De même que les hommes et les femmes ressentent l’espace différemment, les femmes et les filles n’ont pas toutes des expériences identiques de la cité. Les femmes appartenant à divers groupes sont exposées à des dangers différents, en fonction d’un certain nombre de facteurs qui se chevauchent et qui les rendent vulnérables. Par exemple, les espaces publics comportent divers obstacles qui n’entravent que le déplacement des femmes handicapées. Mais plutôt que d’aborder le problème de l’accessibilité sous l’angle purement médical, les partenaires des programmes peuvent l’étudier comme un problème d’intégration. Sous cet angle, les urbanistes et autres responsables de l’aménagement urbain pourront identifier les facteurs environnementaux qui s’opposent à l’intégration des femmes handicapées dans la vie urbaine. Plus concrètement, ils pourront réaffirmer l’importance des principes d’aménagement urbain universels qui traitent l’accessibilité à la ville comme un droit normal plutôt qu’un privilège.
Les processus de planification et d’aménagement urbain doivent tenir compte de nombreux besoins et intérêts et déboucher sur des solutions sécuritaires satisfaisantes pour tous. De ce fait, l’aménagement participatif des espaces publics peut permettra aux différents groupes de femmes d’exprimer leurs besoins et attentes en fonction, par exemple, de leur âge, de leur niveau de compétences, de leur degré de mobilité, de leur préférence sexuelle, de leurs opinions politiques, de leur origine ethnique et de leur situation socioéconomique. Contrairement à l’aménagement d’espaces publics à l’usage d’une seule catégorie de femmes, le modèle participatif permet de représenter toute une gamme de besoins et de conceptions exprimées par les femmes dans toute leur diversité. L’approche participative et inclusive de l’aménagement de villes sûres passe par la consultation de groupes divers.
Exploitez les données qualitatives comme une source d’information utile sur les espaces publics.
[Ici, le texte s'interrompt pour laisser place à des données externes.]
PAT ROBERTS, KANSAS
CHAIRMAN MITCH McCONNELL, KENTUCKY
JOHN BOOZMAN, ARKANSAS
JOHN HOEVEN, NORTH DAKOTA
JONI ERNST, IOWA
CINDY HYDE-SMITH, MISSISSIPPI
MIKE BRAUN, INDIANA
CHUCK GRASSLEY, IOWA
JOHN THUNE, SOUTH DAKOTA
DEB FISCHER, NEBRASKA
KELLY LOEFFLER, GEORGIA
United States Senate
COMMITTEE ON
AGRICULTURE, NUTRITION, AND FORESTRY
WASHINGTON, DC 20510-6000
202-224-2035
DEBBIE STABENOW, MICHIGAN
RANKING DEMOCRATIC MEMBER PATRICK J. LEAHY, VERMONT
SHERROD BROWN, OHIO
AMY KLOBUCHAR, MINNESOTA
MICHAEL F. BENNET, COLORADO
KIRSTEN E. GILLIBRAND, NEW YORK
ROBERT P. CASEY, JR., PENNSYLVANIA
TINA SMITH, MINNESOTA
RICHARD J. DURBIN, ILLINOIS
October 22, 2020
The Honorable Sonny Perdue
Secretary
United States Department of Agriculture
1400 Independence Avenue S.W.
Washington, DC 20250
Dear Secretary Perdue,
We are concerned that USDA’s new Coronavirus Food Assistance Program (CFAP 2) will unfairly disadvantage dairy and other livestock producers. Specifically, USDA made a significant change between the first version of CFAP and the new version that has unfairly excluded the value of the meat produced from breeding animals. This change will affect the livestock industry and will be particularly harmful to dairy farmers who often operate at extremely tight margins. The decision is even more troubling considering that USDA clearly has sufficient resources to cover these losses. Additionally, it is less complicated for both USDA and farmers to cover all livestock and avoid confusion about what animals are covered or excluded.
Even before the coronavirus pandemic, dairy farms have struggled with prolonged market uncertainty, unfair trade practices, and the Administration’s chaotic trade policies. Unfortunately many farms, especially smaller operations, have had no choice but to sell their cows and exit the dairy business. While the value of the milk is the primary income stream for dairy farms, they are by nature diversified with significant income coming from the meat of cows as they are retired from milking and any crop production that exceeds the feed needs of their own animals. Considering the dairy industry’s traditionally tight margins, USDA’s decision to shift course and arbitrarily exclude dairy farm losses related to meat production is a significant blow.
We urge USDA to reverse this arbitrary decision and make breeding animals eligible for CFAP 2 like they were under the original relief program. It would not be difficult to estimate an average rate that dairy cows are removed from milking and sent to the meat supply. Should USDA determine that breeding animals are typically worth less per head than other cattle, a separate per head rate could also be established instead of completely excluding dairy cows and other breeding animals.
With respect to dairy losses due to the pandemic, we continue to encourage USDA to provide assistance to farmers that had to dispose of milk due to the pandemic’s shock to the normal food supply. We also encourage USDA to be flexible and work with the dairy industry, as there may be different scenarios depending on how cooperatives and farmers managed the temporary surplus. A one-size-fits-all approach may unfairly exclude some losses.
Les données qualitatives sont des informations qui reposent sur le vécu plutôt que sur des faits scientifiques. Elles comprennent les récits, les chansons, les poèmes, les entretiens, les lettres, les débats communautaires, les groupes de réflexion et les enquêtes sur les sentiments de la communauté, les connaissances, les attitudes et les pratiques (concernant, par exemple, la violence et le harcèlement sexuel à l’égard des femmes dans les lieux publics), ainsi que les conclusions tirées des audits en matière de sécurité et des méthodologies connexes. Normalement, les fichiers et la documentation réunis sur les expériences des femmes des lieux publics et de la sécurité sont considérés comme des données qualitatives. Les informations de cette nature sont essentielles à la planification et à l’aménagement d’un environnement urbain plus sécuritaire car elles reflètent les connaissances personnelles des femmes sur leur milieu urbain. Les urbanistes et autres décideurs devraient s’appuyer en priorité sur les données qualitatives pour décider si les lieux publics sont sûrs et accessibles aux femmes.